40:11There's a whole sequence of doors, if you like.
40:14So it's much more of a tube that the object has to go through,
40:19rather than a keyhole in a door.
40:23This tube is not much bigger than Apophis itself.
40:27The chances of it lining up with this tube and bending its orbit are low,
40:32about one in 45,000.
40:34But if it does, Apophis will be back, headed straight for Earth,
40:39possibly seven years later in 2036.
40:42So it's a precision of the bending of the orbit that brings it back an exact number of years in the future,
40:49so that it's there when the Earth is there on April 13th of whatever year.
40:54Having Apophis and the Earth in the same place is extremely bad for Apophis,
41:02and pretty bad for the fragile surface of our planet.
41:07A disaster of such scale would have far-reaching implications.
41:13Are we able to do anything about a massive space rock headed our way?
41:17What we could do if there was an asteroid heading our way is going to depend a lot on how much time we have.
41:24If we had many decades of warning time, which is not at all unlikely,
41:30there are a whole lot of different ways that we could move the asteroid.
41:34A very powerful rocket, perhaps an ion engine, might slowly nudge it out of the way.
41:45Or if you need something with a little bit less time, there's a lot of talk that perhaps a nuclear explosive
41:51may be something that doesn't actually hit the rock.
41:55But if you could do maybe a standoff nuclear explosion that would just have a little blast
42:00and just push it just a little ways you could deflect it, just enough to make it not touch the Earth.

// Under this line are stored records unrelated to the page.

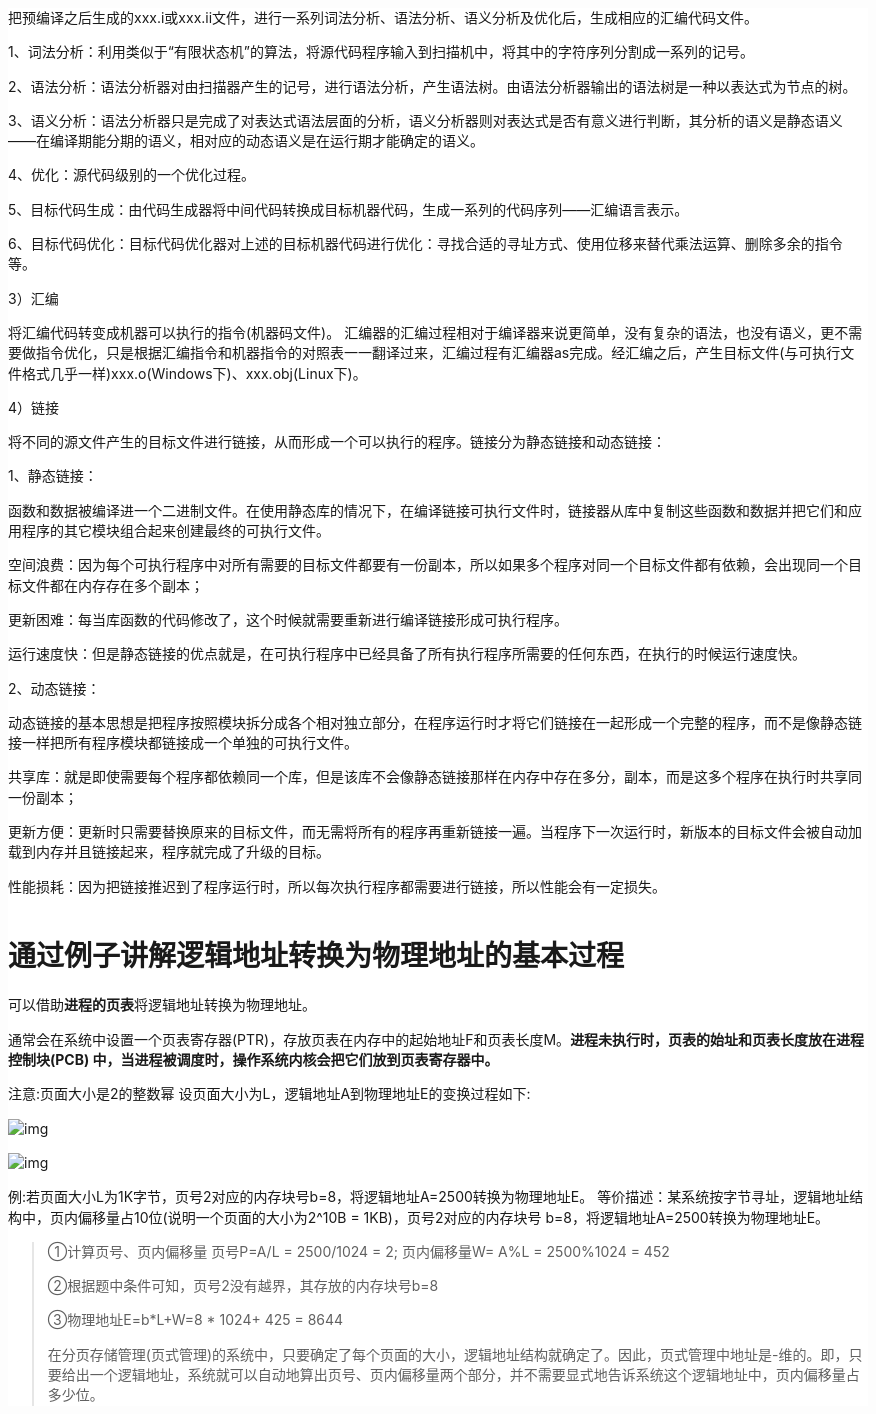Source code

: 把预编译之后生成的xxx.i或xxx.ii文件，进行一系列词法分析、语法分析、语义分析及优化后，生成相应的汇编代码文件。

1、词法分析：利用类似于“有限状态机”的算法，将源代码程序输入到扫描机中，将其中的字符序列分割成一系列的记号。

2、语法分析：语法分析器对由扫描器产生的记号，进行语法分析，产生语法树。由语法分析器输出的语法树是一种以表达式为节点的树。

3、语义分析：语法分析器只是完成了对表达式语法层面的分析，语义分析器则对表达式是否有意义进行判断，其分析的语义是静态语义——在编译期能分期的语义，相对应的动态语义是在运行期才能确定的语义。

4、优化：源代码级别的一个优化过程。

5、目标代码生成：由代码生成器将中间代码转换成目标机器代码，生成一系列的代码序列——汇编语言表示。

6、目标代码优化：目标代码优化器对上述的目标机器代码进行优化：寻找合适的寻址方式、使用位移来替代乘法运算、删除多余的指令等。

3）汇编

将汇编代码转变成机器可以执行的指令(机器码文件)。 汇编器的汇编过程相对于编译器来说更简单，没有复杂的语法，也没有语义，更不需要做指令优化，只是根据汇编指令和机器指令的对照表一一翻译过来，汇编过程有汇编器as完成。经汇编之后，产生目标文件(与可执行文件格式几乎一样)xxx.o(Windows下)、xxx.obj(Linux下)。

4）链接

将不同的源文件产生的目标文件进行链接，从而形成一个可以执行的程序。链接分为静态链接和动态链接：

1、静态链接：

函数和数据被编译进一个二进制文件。在使用静态库的情况下，在编译链接可执行文件时，链接器从库中复制这些函数和数据并把它们和应用程序的其它模块组合起来创建最终的可执行文件。

空间浪费：因为每个可执行程序中对所有需要的目标文件都要有一份副本，所以如果多个程序对同一个目标文件都有依赖，会出现同一个目标文件都在内存存在多个副本；

更新困难：每当库函数的代码修改了，这个时候就需要重新进行编译链接形成可执行程序。

运行速度快：但是静态链接的优点就是，在可执行程序中已经具备了所有执行程序所需要的任何东西，在执行的时候运行速度快。

2、动态链接：

动态链接的基本思想是把程序按照模块拆分成各个相对独立部分，在程序运行时才将它们链接在一起形成一个完整的程序，而不是像静态链接一样把所有程序模块都链接成一个单独的可执行文件。

共享库：就是即使需要每个程序都依赖同一个库，但是该库不会像静态链接那样在内存中存在多分，副本，而是这多个程序在执行时共享同一份副本；

更新方便：更新时只需要替换原来的目标文件，而无需将所有的程序再重新链接一遍。当程序下一次运行时，新版本的目标文件会被自动加载到内存并且链接起来，程序就完成了升级的目标。

性能损耗：因为把链接推迟到了程序运行时，所以每次执行程序都需要进行链接，所以性能会有一定损失。

# 通过例子讲解逻辑地址转换为物理地址的基本过程

可以借助**进程的页表**将逻辑地址转换为物理地址。

通常会在系统中设置一个页表寄存器(PTR)，存放页表在内存中的起始地址F和页表长度M。**进程未执行时，页表的始址和页表长度放在进程控制块(PCB) 中，当进程被调度时，操作系统内核会把它们放到页表寄存器中。**

注意:页面大小是2的整数幂 设页面大小为L，逻辑地址A到物理地址E的变换过程如下:

![img](操作系统/68747470733a2f2f63646e2e6a7364656c6976722e6e65742f67682f666f7274686573706164612f6d65646961496d6167653140312e362e342e322f3230323130322f32303139303630363038353430383639372e706e67.png)

![img](操作系统/68747470733a2f2f63646e2e6a7364656c6976722e6e65742f67682f666f7274686573706164612f6d65646961496d6167653140312e362e342e322f3230323130322f515125453625383825414125453525394225424532303231303232363231313532392e706e67.png)

例:若页面大小L为1K字节，页号2对应的内存块号b=8，将逻辑地址A=2500转换为物理地址E。 等价描述：某系统按字节寻址，逻辑地址结构中，页内偏移量占10位(说明一个页面的大小为2^10B = 1KB)，页号2对应的内存块号 b=8，将逻辑地址A=2500转换为物理地址E。

> ①计算页号、页内偏移量 页号P=A/L = 2500/1024 = 2; 页内偏移量W= A%L = 2500%1024 = 452
>
> ②根据题中条件可知，页号2没有越界，其存放的内存块号b=8
>
> ③物理地址E=b*L+W=8 * 1024+ 425 = 8644
>
> 在分页存储管理(页式管理)的系统中，只要确定了每个页面的大小，逻辑地址结构就确定了。因此，页式管理中地址是-维的。即，只要给出一个逻辑地址，系统就可以自动地算出页号、页内偏移量两个部分，并不需要显式地告诉系统这个逻辑地址中，页内偏移量占多少位。
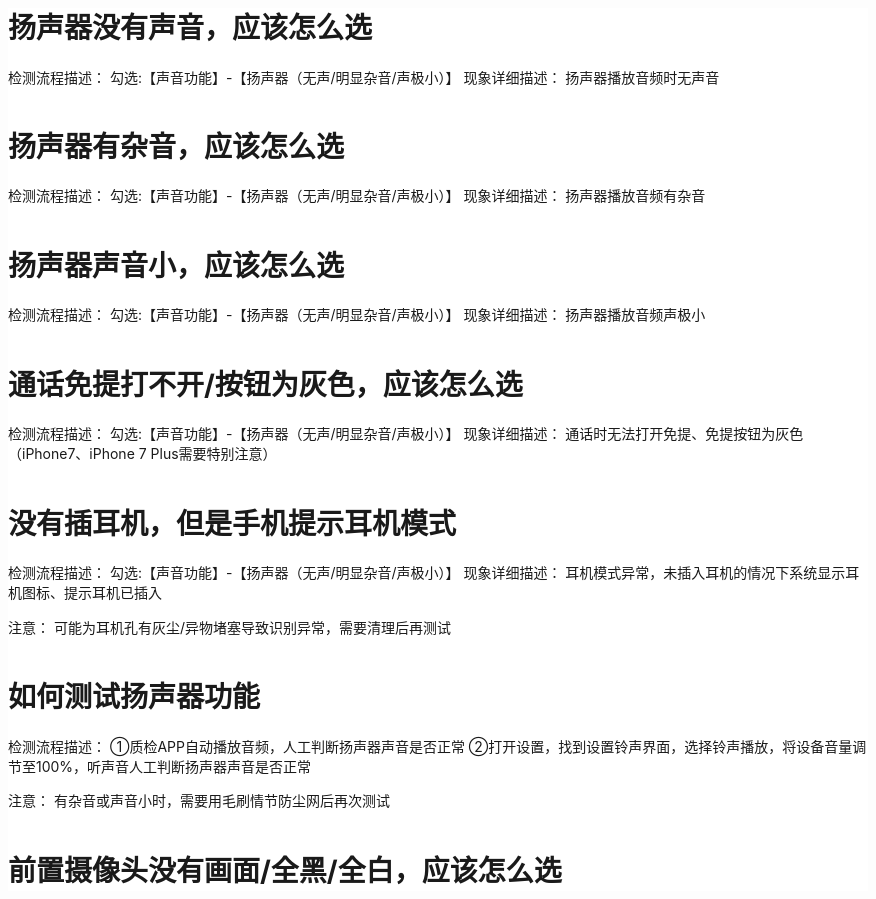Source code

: # 扬声器没有声音，应该怎么选

检测流程描述：
勾选:【声音功能】-【扬声器（无声/明显杂音/声极小）】
现象详细描述：
扬声器播放音频时无声音

# 扬声器有杂音，应该怎么选

检测流程描述：
勾选:【声音功能】-【扬声器（无声/明显杂音/声极小）】
现象详细描述：
扬声器播放音频有杂音

# 扬声器声音小，应该怎么选

检测流程描述：
勾选:【声音功能】-【扬声器（无声/明显杂音/声极小）】
现象详细描述：
扬声器播放音频声极小

# 通话免提打不开/按钮为灰色，应该怎么选

检测流程描述：
勾选:【声音功能】-【扬声器（无声/明显杂音/声极小）】
现象详细描述：
通话时无法打开免提、免提按钮为灰色（iPhone7、iPhone 7 Plus需要特别注意）

# 没有插耳机，但是手机提示耳机模式

检测流程描述：
勾选:【声音功能】-【扬声器（无声/明显杂音/声极小）】
现象详细描述：
耳机模式异常，未插入耳机的情况下系统显示耳机图标、提示耳机已插入

注意：
可能为耳机孔有灰尘/异物堵塞导致识别异常，需要清理后再测试

# 如何测试扬声器功能

检测流程描述：
①质检APP自动播放音频，人工判断扬声器声音是否正常
②打开设置，找到设置铃声界面，选择铃声播放，将设备音量调节至100%，听声音人工判断扬声器声音是否正常

注意：
有杂音或声音小时，需要用毛刷情节防尘网后再次测试

# 前置摄像头没有画面/全黑/全白，应该怎么选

42:08Scientists are less enthusiastic about planting a nuclear bomb directly on an asteroid.
42:15The problem being that a nuclear explosion might turn one giant problem
42:20into thousands of smaller but still pretty big problems.

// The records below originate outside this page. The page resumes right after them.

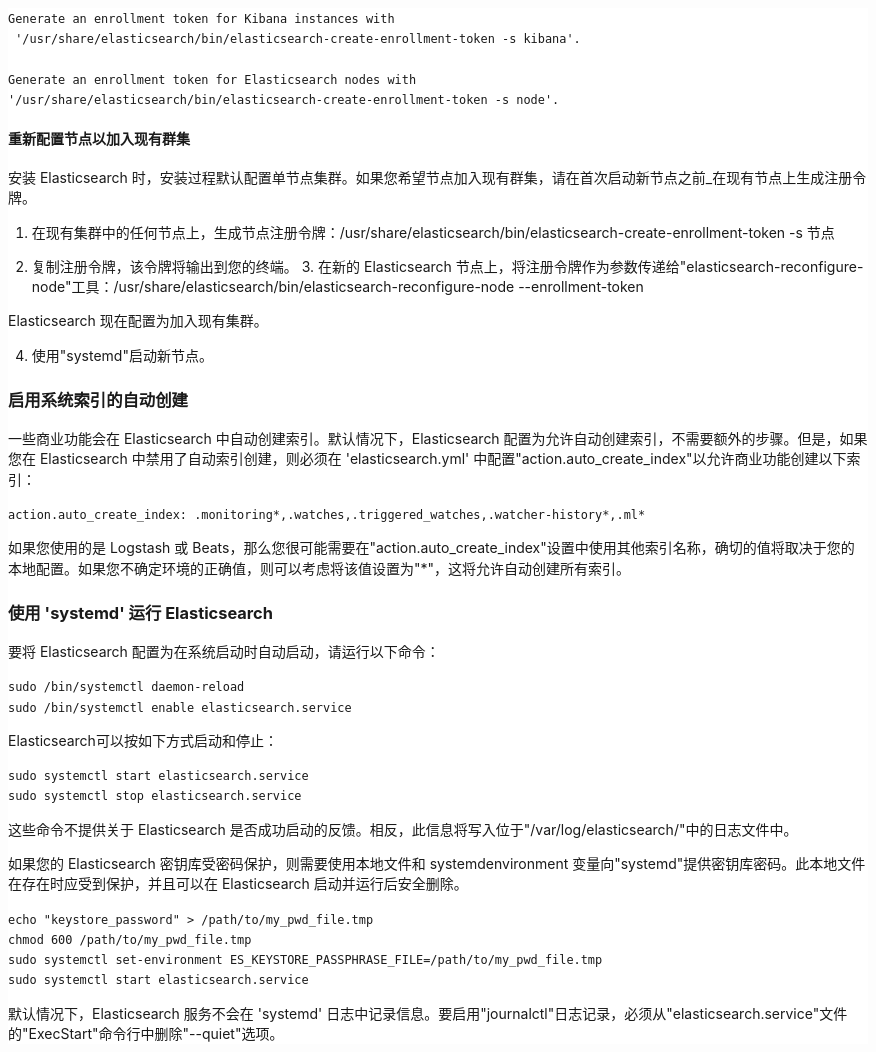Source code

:     Generate an enrollment token for Kibana instances with
     '/usr/share/elasticsearch/bin/elasticsearch-create-enrollment-token -s kibana'.
    
    Generate an enrollment token for Elasticsearch nodes with
    '/usr/share/elasticsearch/bin/elasticsearch-create-enrollment-token -s node'.

#### 重新配置节点以加入现有群集

安装 Elasticsearch 时，安装过程默认配置单节点集群。如果您希望节点加入现有群集，请在首次启动新节点之前_在现有节点上生成注册令牌。

1. 在现有集群中的任何节点上，生成节点注册令牌：/usr/share/elasticsearch/bin/elasticsearch-create-enrollment-token -s 节点

2. 复制注册令牌，该令牌将输出到您的终端。  3. 在新的 Elasticsearch 节点上，将注册令牌作为参数传递给"elasticsearch-reconfigure-node"工具：/usr/share/elasticsearch/bin/elasticsearch-reconfigure-node --enrollment-token <enrollment-token>

Elasticsearch 现在配置为加入现有集群。

4. 使用"systemd"启动新节点。

### 启用系统索引的自动创建

一些商业功能会在 Elasticsearch 中自动创建索引。默认情况下，Elasticsearch 配置为允许自动创建索引，不需要额外的步骤。但是，如果您在 Elasticsearch 中禁用了自动索引创建，则必须在 'elasticsearch.yml' 中配置"action.auto_create_index"以允许商业功能创建以下索引：

    
    
    action.auto_create_index: .monitoring*,.watches,.triggered_watches,.watcher-history*,.ml*

如果您使用的是 Logstash 或 Beats，那么您很可能需要在"action.auto_create_index"设置中使用其他索引名称，确切的值将取决于您的本地配置。如果您不确定环境的正确值，则可以考虑将该值设置为"*"，这将允许自动创建所有索引。

### 使用 'systemd' 运行 Elasticsearch

要将 Elasticsearch 配置为在系统启动时自动启动，请运行以下命令：

    
    
    sudo /bin/systemctl daemon-reload
    sudo /bin/systemctl enable elasticsearch.service

Elasticsearch可以按如下方式启动和停止：

    
    
    sudo systemctl start elasticsearch.service
    sudo systemctl stop elasticsearch.service

这些命令不提供关于 Elasticsearch 是否成功启动的反馈。相反，此信息将写入位于"/var/log/elasticsearch/"中的日志文件中。

如果您的 Elasticsearch 密钥库受密码保护，则需要使用本地文件和 systemdenvironment 变量向"systemd"提供密钥库密码。此本地文件在存在时应受到保护，并且可以在 Elasticsearch 启动并运行后安全删除。

    
    
    echo "keystore_password" > /path/to/my_pwd_file.tmp
    chmod 600 /path/to/my_pwd_file.tmp
    sudo systemctl set-environment ES_KEYSTORE_PASSPHRASE_FILE=/path/to/my_pwd_file.tmp
    sudo systemctl start elasticsearch.service

默认情况下，Elasticsearch 服务不会在 'systemd' 日志中记录信息。要启用"journalctl"日志记录，必须从"elasticsearch.service"文件的"ExecStart"命令行中删除"--quiet"选项。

42:24But there are even more options.
42:26Another example is a mirror that would focus the sunlight down on the surface and melt the rocks
42:31which would then stream particles away and push the asteroid in the other direction.
42:37There's been a suggestion of painting one side of the asteroid a color
42:41and then the various forces of sunlight might produce enough slight movement of an asteroid
42:47so it would miss the Earth.
42:49The problem with all of these proposals is that they require decades of lead time,
42:55lots of money, and there's no guarantee of success.
42:59But none of these options will be exercised.
43:02None of these plans executed until the public recognizes the threat involved.
43:07If we wanted to talk about objects the size of the meteor crater impactor,
43:1430 to 50 meters in diameter, we could be talking about as many as 1 to 10 million objects
43:21currently crossing the Earth's orbit.
43:23Anywhere from 1 to 10 million objects the size of the meteor crater impactor,
43:2810% of them solid iron, all crossing Earth's path and virtually none of them accounted for.
43:37Any one of them at any time could be headed for Collision Earth.